La ley de matrimonio igualitario ganó por 33 votos a favor contra 27. En la primera votación, cuando se decidió si se discutía o no la ley, el resultado fue de 33 a 30. En la segunda votación se habían retirado Juan Carlos Reutemann, Juan Carlos Romero y Adolfo Rodríguez Saá. Hubo tres ausentes y seis abstenciones, entre ellas la senadora progresista del Frepaso de Río Negro María José Bongiorno. De los 33 votos favorables, el kirchnerismo aportó veinte; la UCR sumó cinco y ocho de los bloques provinciales, María Eugenia Estenssoro y Samuel Cabanchik, los fueguinos María Rosa Díaz y José Martínez, los santafesinos Roxana Latorre y Rubén Giustiniani y los cordobeses Luis Juez y Norma Morandini. La votación fue transversal a los bloques tanto en el Senado como en Diputados. El bloque de los socialistas santafesinos fue el único que no tuvo diferencias internas.

Con respecto a la primera votación, de los 30 votos iniciales para archivar el proyecto de ley y rechazar el matrimonio igualitario, doce fueron radicales, nueve del peronismo federal, siete del kirchnerismo y dos provinciales.

_ _ _ _ _ _ _

■ Consigna planteada 1: Según el fragmento sobre la votación del matrimonio igualitario, ¿qué bloque fue el único que no tuvo diferencias internas?
■ Consigna planteada 2: Enumere a todos los legisladores que, según el fragmento sobre la votación del matrimonio igualitario, se habían retirado para la segunda votación.
Responda basándose únicamente en el fragmento de origen.

■ Entradas sin procesar:
_ _ _ _ _ _ _

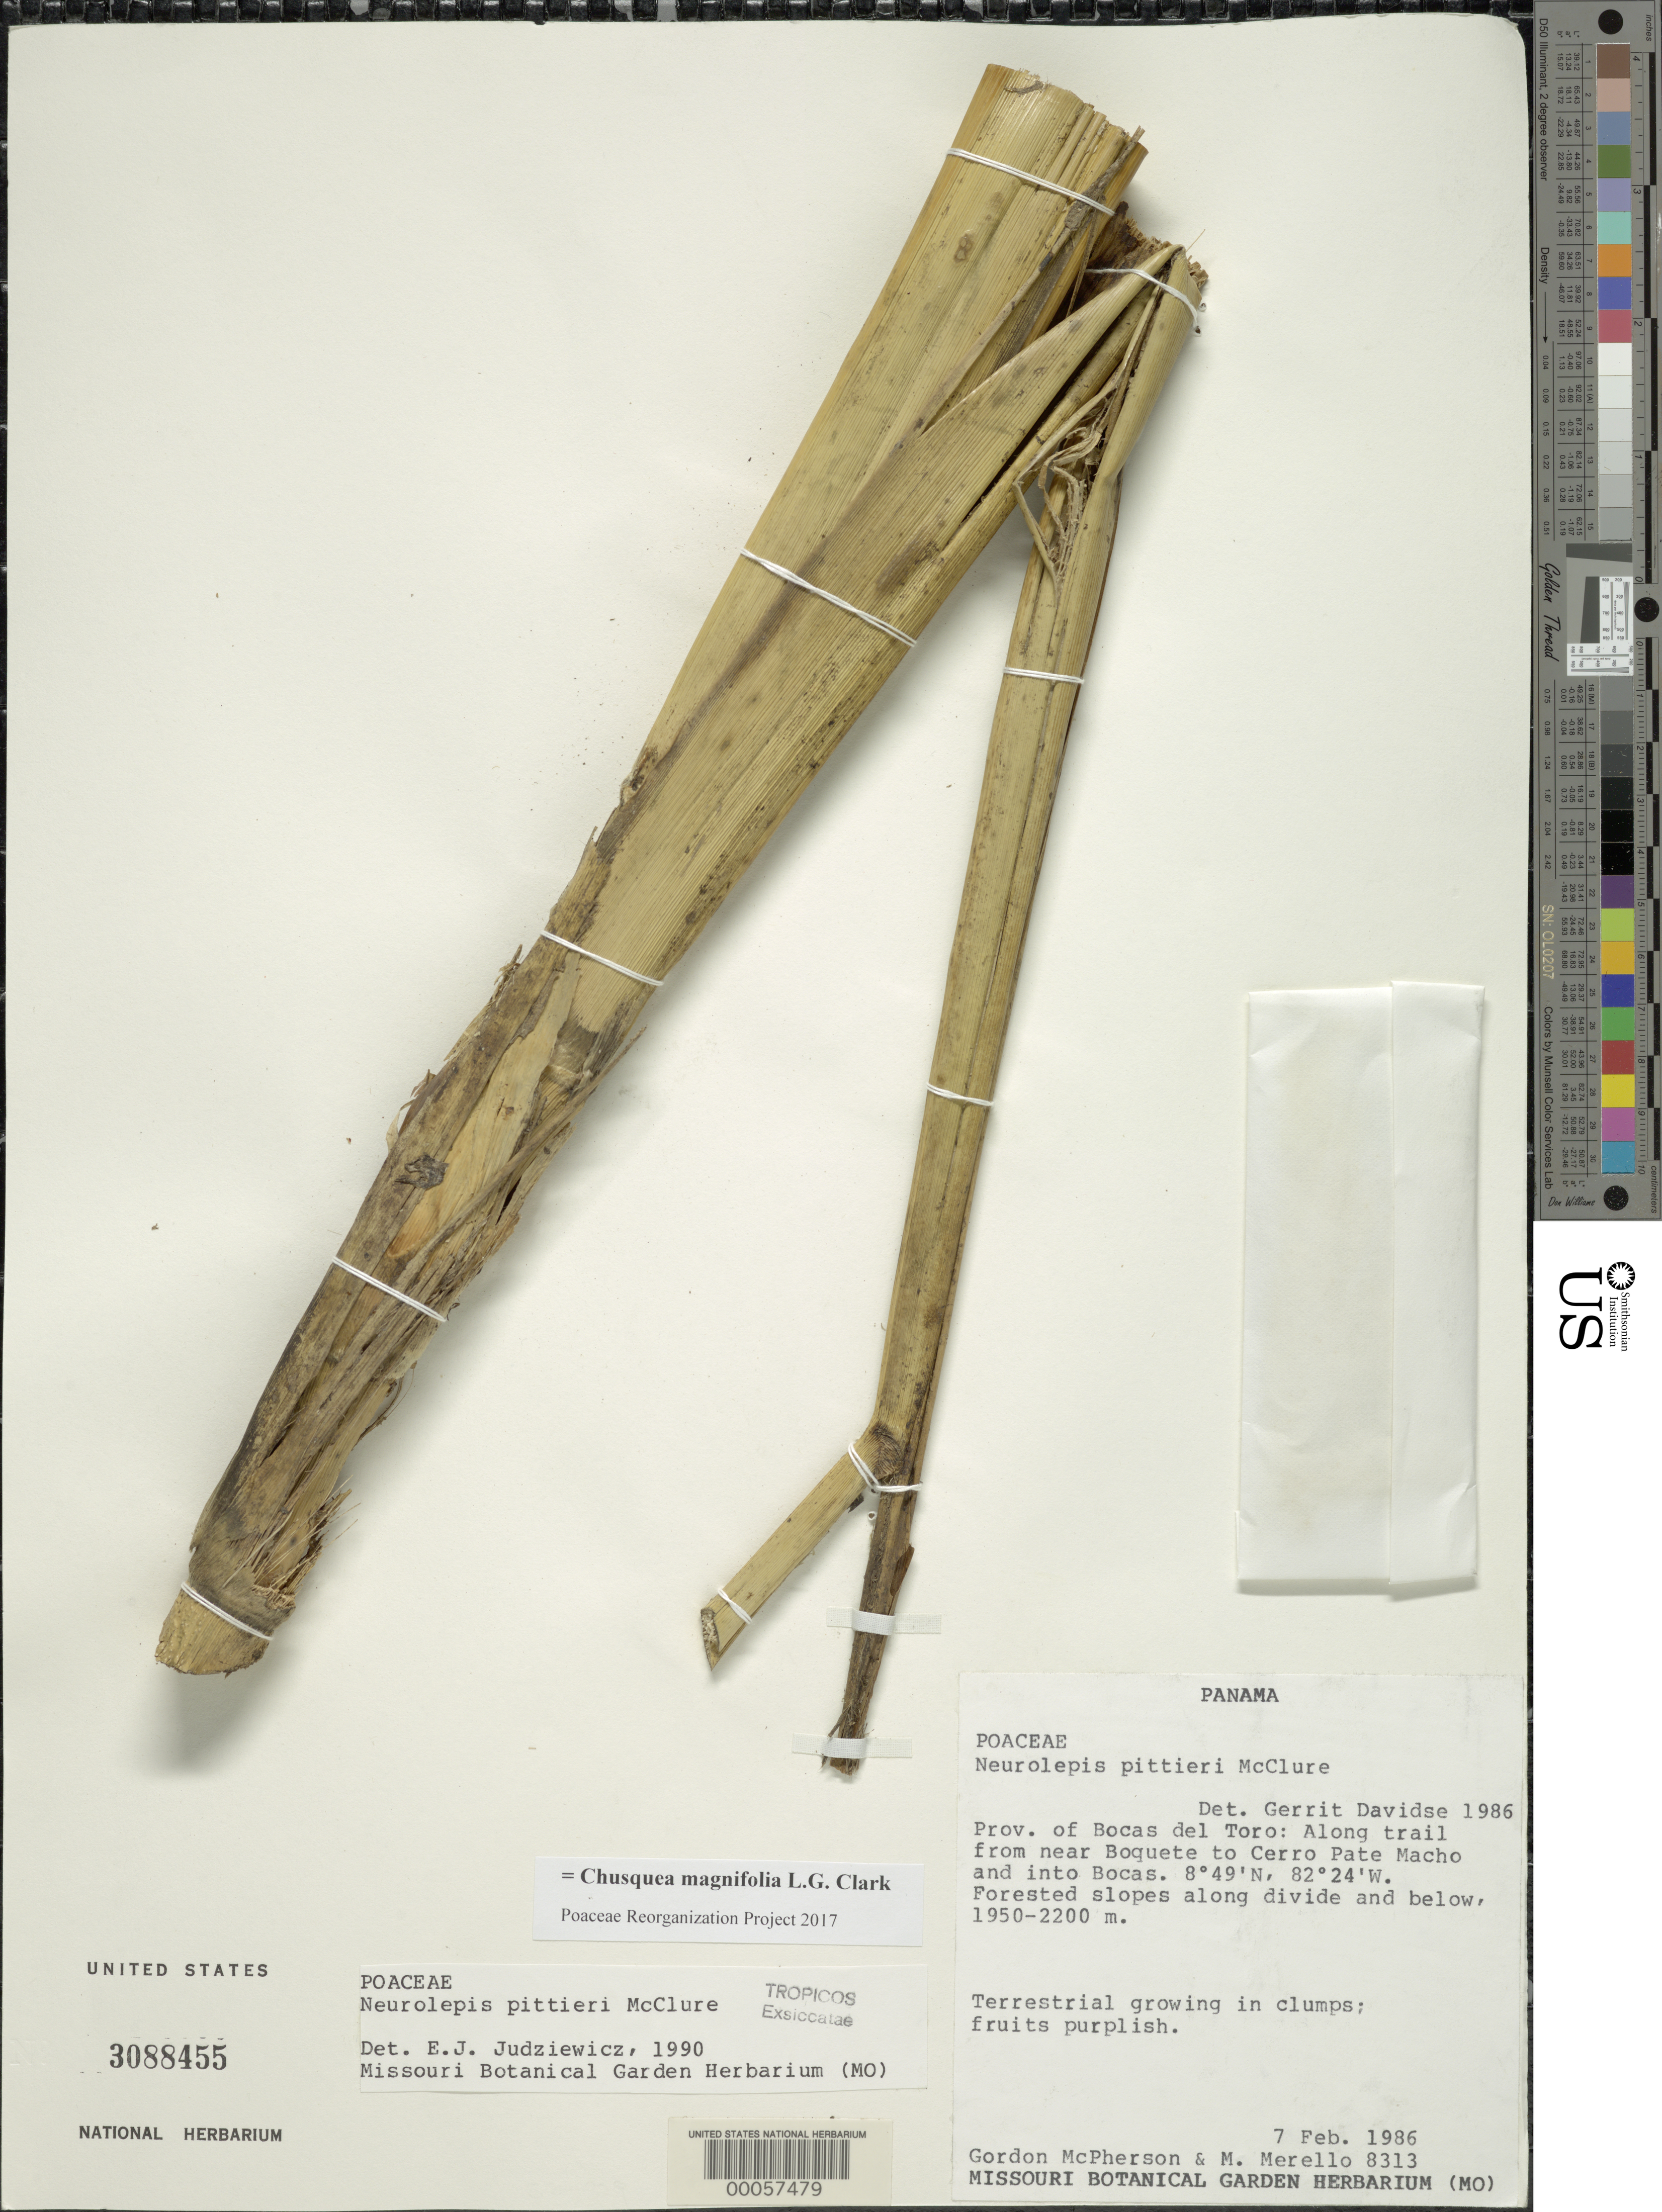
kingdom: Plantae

_ _ _ _ _ _ _

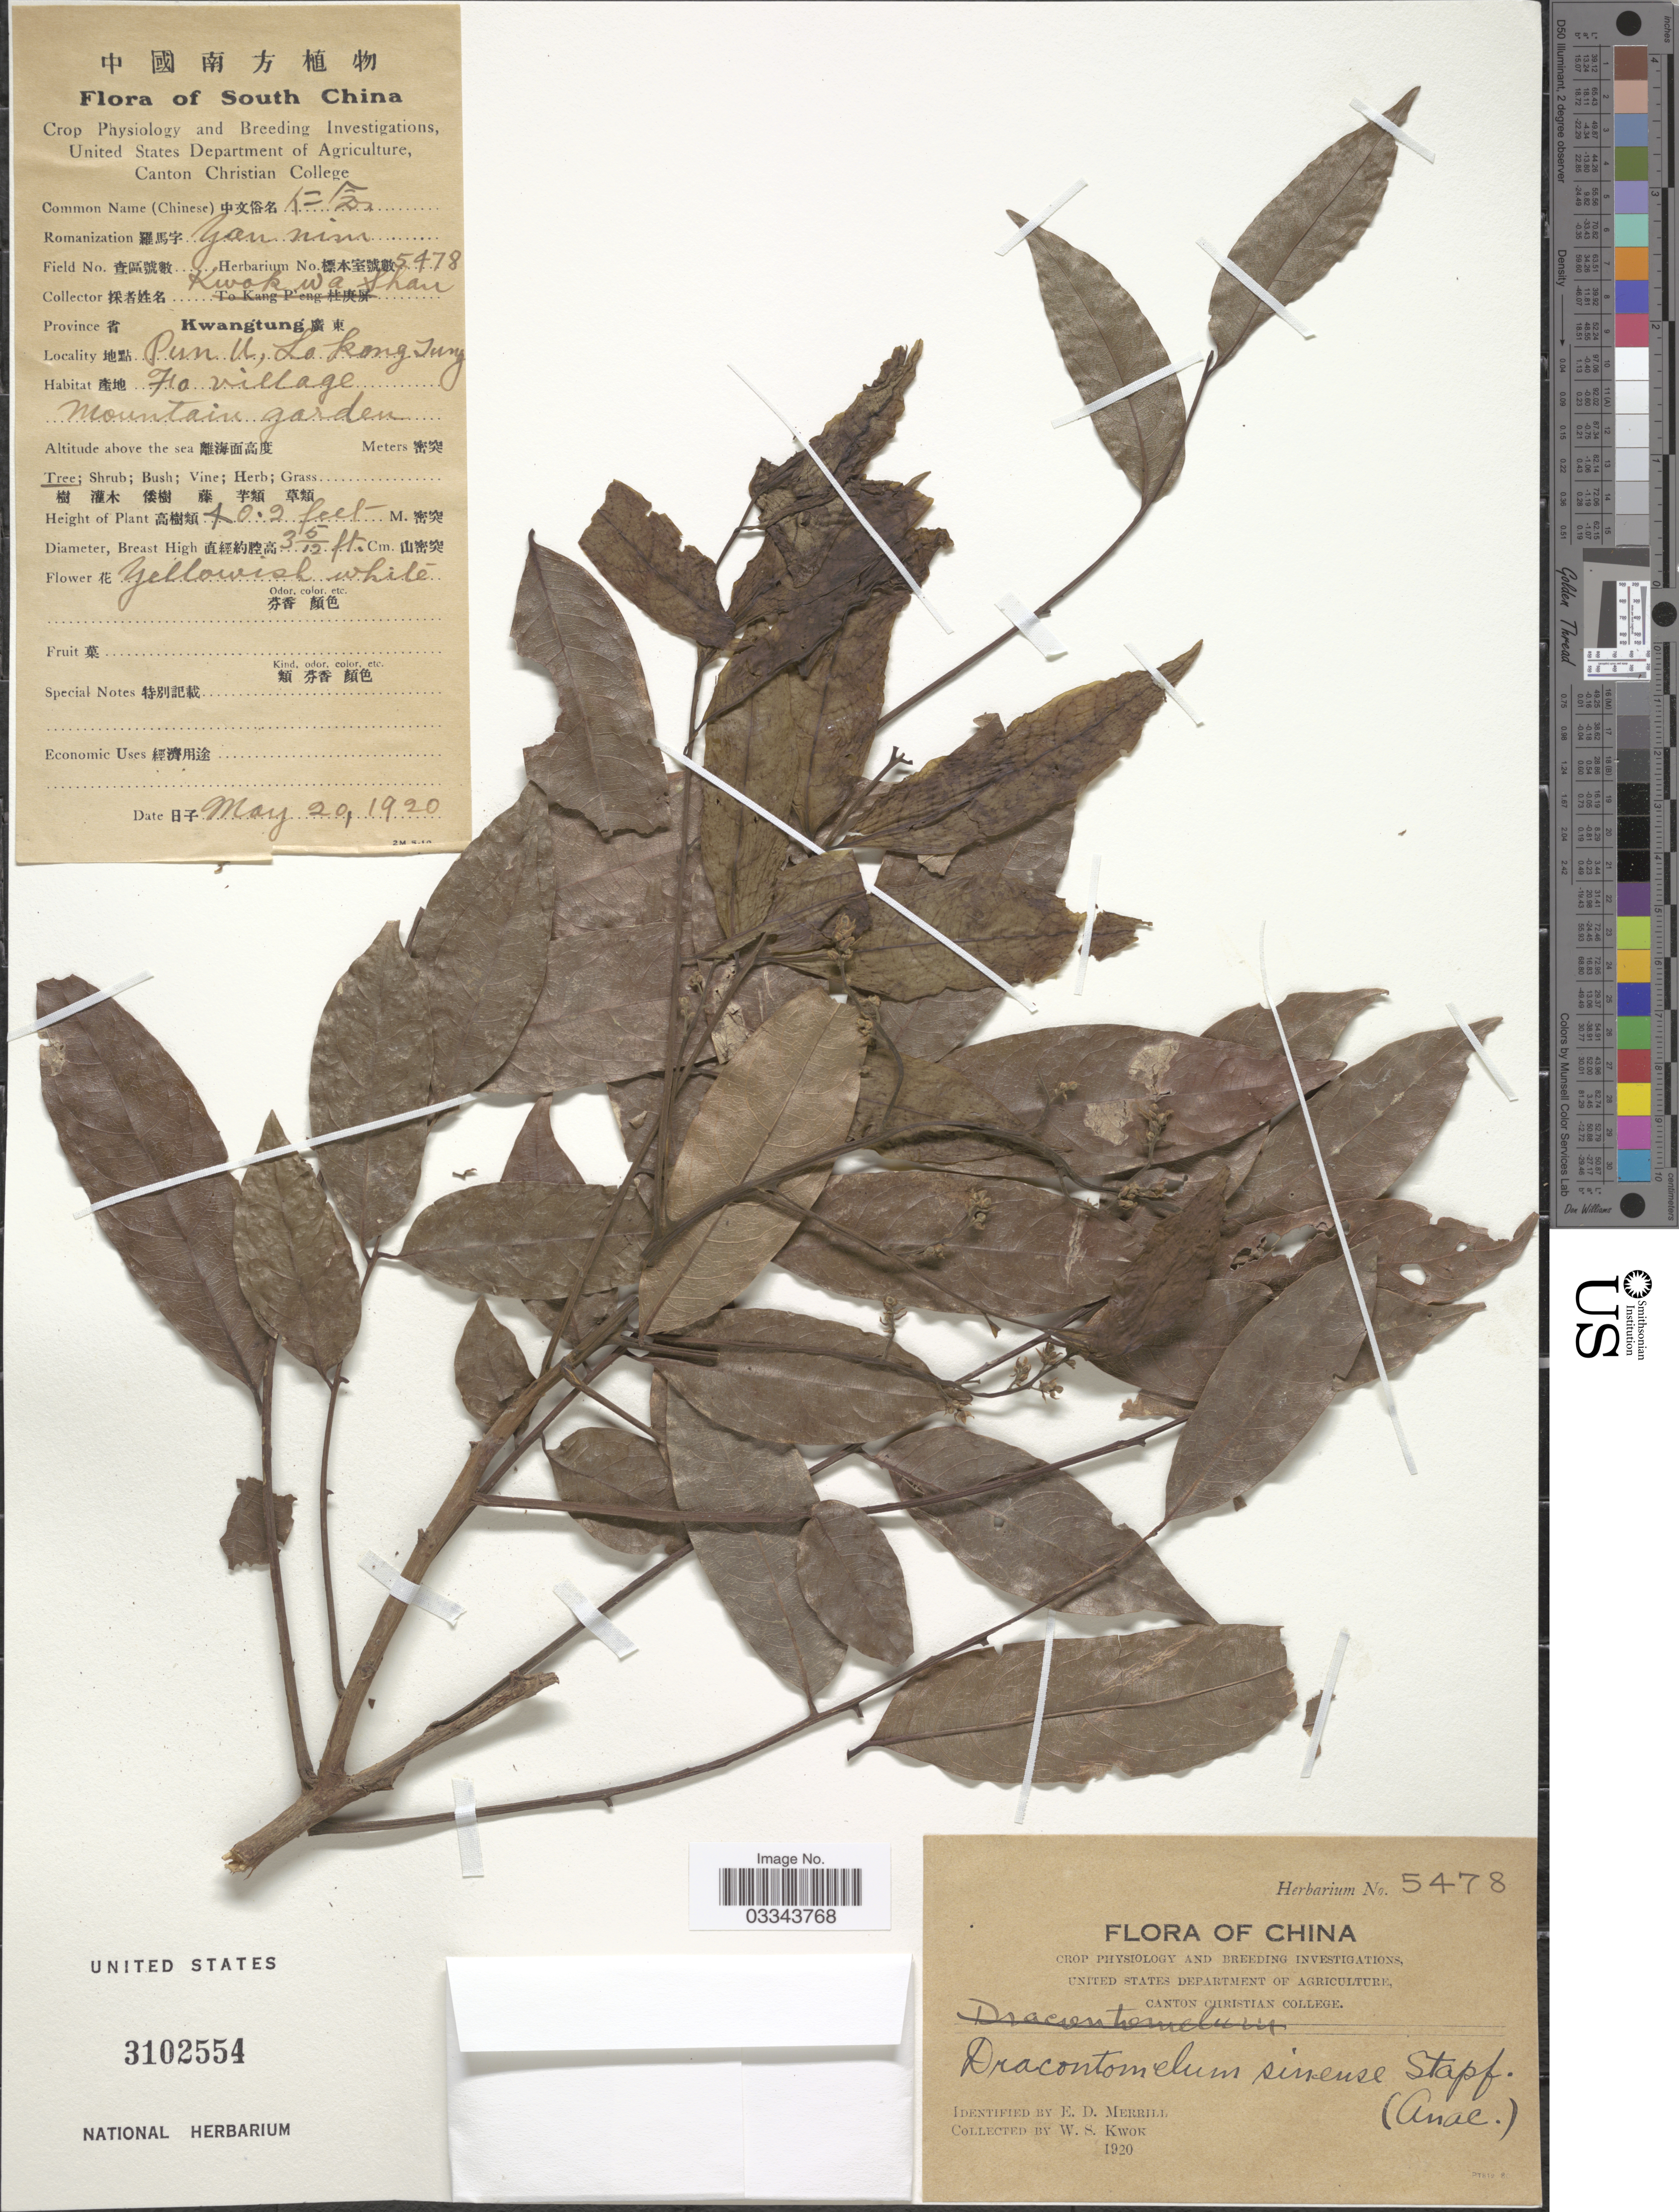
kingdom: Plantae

_ _ _ _ _ _ _

■ Respuesta redactada 1: El bloque de los socialistas santafesinos.

■ Respuesta redactada 2: Juan Carlos Reutemann, Juan Carlos Romero y Adolfo Rodríguez Saá.